→ **What to work on**
Return each line of the records holding the string "lines".

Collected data
────────────────────

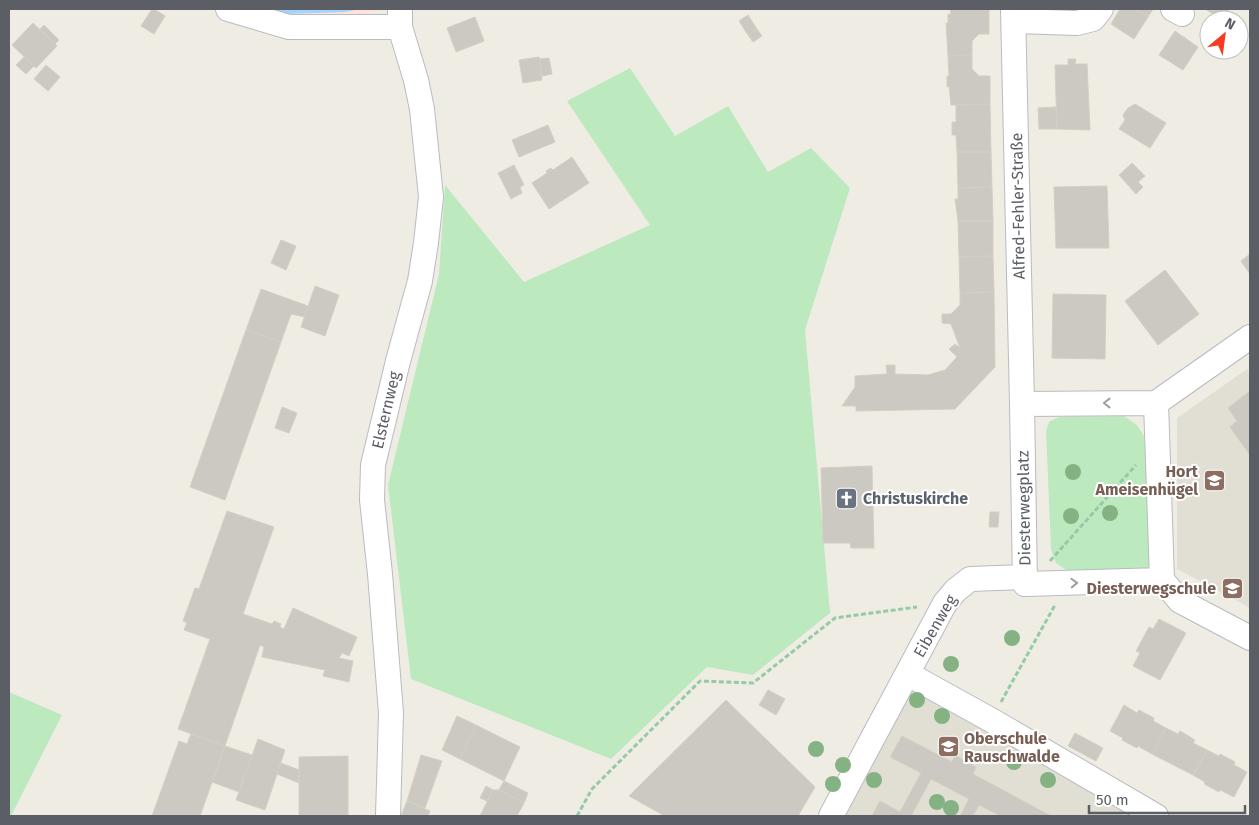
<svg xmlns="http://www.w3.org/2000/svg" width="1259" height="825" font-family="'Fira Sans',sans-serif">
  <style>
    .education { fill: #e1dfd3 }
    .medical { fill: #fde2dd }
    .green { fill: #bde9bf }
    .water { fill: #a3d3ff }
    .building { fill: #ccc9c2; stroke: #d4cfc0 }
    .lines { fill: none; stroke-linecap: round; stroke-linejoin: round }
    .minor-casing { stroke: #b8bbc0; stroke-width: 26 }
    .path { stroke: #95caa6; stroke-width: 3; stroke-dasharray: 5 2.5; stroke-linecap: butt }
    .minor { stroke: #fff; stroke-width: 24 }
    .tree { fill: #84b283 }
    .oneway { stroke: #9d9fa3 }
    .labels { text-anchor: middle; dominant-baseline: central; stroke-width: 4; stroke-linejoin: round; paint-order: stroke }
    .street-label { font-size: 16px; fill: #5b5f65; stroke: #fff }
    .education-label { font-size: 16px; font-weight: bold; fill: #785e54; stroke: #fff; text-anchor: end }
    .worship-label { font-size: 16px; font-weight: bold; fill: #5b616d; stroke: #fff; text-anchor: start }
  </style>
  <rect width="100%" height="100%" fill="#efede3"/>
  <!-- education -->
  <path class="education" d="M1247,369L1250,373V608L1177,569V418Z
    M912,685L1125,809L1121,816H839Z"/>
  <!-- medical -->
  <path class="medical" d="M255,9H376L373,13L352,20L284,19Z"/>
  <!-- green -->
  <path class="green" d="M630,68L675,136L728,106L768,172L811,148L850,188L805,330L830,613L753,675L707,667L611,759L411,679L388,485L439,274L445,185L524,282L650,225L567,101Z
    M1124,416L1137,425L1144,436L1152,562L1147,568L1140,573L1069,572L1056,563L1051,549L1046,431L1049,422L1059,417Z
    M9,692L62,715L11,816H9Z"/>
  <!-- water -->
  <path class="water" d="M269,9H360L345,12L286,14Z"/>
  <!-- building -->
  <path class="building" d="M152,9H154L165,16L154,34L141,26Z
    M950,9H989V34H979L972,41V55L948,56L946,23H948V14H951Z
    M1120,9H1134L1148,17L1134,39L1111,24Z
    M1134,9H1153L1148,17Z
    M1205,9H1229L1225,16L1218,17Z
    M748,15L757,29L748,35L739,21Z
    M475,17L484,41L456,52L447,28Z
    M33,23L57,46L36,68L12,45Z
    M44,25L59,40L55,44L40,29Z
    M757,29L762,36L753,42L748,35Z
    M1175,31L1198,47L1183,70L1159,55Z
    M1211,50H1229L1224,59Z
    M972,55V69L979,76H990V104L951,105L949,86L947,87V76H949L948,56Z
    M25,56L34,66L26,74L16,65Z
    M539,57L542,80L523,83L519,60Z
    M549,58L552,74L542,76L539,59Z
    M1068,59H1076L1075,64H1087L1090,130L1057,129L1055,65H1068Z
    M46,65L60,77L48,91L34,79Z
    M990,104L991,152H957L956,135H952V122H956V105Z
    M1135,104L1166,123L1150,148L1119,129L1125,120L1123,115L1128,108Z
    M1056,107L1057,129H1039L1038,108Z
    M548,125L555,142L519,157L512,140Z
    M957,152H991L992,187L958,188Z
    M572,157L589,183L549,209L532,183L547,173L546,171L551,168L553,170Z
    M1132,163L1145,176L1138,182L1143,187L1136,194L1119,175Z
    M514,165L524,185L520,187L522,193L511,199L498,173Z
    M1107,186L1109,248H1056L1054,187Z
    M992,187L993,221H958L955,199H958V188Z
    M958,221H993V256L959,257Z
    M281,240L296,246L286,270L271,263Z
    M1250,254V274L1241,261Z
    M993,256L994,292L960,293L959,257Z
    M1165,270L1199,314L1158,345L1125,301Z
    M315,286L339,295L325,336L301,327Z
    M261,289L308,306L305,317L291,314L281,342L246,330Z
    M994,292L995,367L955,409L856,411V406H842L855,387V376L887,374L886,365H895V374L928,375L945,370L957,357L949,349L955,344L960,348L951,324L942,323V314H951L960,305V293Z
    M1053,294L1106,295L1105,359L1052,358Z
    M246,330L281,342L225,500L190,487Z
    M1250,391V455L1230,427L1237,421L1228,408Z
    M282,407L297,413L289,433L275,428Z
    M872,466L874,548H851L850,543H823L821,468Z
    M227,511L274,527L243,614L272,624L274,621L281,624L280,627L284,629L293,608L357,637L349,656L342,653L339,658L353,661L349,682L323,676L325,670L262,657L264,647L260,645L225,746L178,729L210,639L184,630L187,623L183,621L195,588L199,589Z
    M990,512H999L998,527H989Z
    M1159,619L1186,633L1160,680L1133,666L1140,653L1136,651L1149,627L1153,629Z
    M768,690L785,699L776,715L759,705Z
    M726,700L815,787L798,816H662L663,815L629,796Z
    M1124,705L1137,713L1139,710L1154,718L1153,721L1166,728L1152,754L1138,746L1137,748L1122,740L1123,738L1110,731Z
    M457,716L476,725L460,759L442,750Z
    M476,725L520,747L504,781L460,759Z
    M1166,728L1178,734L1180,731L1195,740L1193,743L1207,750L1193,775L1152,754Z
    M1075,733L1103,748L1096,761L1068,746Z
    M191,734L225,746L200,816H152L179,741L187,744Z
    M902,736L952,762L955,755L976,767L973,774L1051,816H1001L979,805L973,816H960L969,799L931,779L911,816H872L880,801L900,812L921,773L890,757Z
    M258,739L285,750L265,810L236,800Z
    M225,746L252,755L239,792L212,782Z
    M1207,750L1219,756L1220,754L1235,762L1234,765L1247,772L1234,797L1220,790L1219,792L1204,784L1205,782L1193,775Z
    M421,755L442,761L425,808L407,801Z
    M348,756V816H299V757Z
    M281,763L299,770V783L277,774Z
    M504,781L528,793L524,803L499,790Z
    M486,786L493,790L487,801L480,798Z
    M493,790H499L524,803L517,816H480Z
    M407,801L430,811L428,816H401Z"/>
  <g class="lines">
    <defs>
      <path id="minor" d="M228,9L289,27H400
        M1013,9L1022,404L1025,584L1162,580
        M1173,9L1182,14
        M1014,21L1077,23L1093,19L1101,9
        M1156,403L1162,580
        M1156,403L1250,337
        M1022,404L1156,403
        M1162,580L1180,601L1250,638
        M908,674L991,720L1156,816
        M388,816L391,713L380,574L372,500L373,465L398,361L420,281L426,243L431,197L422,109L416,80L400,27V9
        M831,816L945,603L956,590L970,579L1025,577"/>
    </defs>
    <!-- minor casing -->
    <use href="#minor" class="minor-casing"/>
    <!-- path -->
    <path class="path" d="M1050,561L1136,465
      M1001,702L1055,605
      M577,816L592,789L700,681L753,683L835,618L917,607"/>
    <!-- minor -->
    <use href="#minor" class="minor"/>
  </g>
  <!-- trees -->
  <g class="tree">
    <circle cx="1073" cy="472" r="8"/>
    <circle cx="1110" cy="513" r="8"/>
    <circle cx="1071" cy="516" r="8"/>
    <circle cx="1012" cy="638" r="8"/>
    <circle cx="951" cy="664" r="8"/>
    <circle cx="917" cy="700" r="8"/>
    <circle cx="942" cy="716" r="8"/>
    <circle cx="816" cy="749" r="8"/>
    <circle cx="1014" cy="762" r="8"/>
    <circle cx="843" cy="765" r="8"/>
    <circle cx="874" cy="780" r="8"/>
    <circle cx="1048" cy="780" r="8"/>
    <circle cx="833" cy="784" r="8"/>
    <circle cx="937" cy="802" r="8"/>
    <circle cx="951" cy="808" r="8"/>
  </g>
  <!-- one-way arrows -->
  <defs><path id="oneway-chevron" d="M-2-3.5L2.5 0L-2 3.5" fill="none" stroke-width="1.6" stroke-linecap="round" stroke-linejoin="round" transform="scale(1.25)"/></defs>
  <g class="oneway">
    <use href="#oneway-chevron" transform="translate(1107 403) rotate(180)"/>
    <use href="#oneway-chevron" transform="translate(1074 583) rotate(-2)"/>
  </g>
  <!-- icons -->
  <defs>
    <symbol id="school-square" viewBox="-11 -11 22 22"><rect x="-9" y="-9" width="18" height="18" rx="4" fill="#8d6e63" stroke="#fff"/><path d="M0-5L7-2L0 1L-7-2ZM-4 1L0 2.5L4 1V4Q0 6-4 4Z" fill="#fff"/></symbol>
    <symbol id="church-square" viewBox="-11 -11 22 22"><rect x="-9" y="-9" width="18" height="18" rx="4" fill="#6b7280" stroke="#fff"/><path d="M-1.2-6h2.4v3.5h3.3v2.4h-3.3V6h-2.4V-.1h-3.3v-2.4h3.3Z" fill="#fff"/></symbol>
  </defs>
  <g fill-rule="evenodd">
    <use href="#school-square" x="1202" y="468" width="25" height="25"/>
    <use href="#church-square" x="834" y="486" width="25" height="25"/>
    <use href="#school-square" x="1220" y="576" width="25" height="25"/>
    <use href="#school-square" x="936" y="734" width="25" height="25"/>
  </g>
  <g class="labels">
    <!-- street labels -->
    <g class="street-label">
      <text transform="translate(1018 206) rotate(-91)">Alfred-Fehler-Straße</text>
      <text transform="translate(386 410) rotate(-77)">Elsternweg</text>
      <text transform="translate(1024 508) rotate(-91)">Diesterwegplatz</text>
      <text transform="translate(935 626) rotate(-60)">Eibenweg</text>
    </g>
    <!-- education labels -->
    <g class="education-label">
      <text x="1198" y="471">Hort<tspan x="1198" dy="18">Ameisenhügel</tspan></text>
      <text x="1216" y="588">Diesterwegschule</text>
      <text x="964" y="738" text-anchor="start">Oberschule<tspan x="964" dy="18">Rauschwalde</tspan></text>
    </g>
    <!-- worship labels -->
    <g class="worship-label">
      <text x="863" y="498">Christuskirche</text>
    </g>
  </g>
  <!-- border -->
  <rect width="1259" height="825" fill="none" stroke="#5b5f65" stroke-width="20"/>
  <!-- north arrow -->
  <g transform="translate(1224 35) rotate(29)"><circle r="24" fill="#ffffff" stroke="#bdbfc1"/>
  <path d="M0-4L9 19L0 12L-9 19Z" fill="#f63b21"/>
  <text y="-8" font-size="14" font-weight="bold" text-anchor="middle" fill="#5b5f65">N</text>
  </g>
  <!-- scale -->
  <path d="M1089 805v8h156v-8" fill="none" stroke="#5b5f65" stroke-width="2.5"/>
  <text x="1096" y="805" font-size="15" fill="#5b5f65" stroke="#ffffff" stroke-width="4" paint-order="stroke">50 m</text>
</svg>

────────────────────

→ **Exercise answer**
    .lines { fill: none; stroke-linecap: round; stroke-linejoin: round }
  <g class="lines">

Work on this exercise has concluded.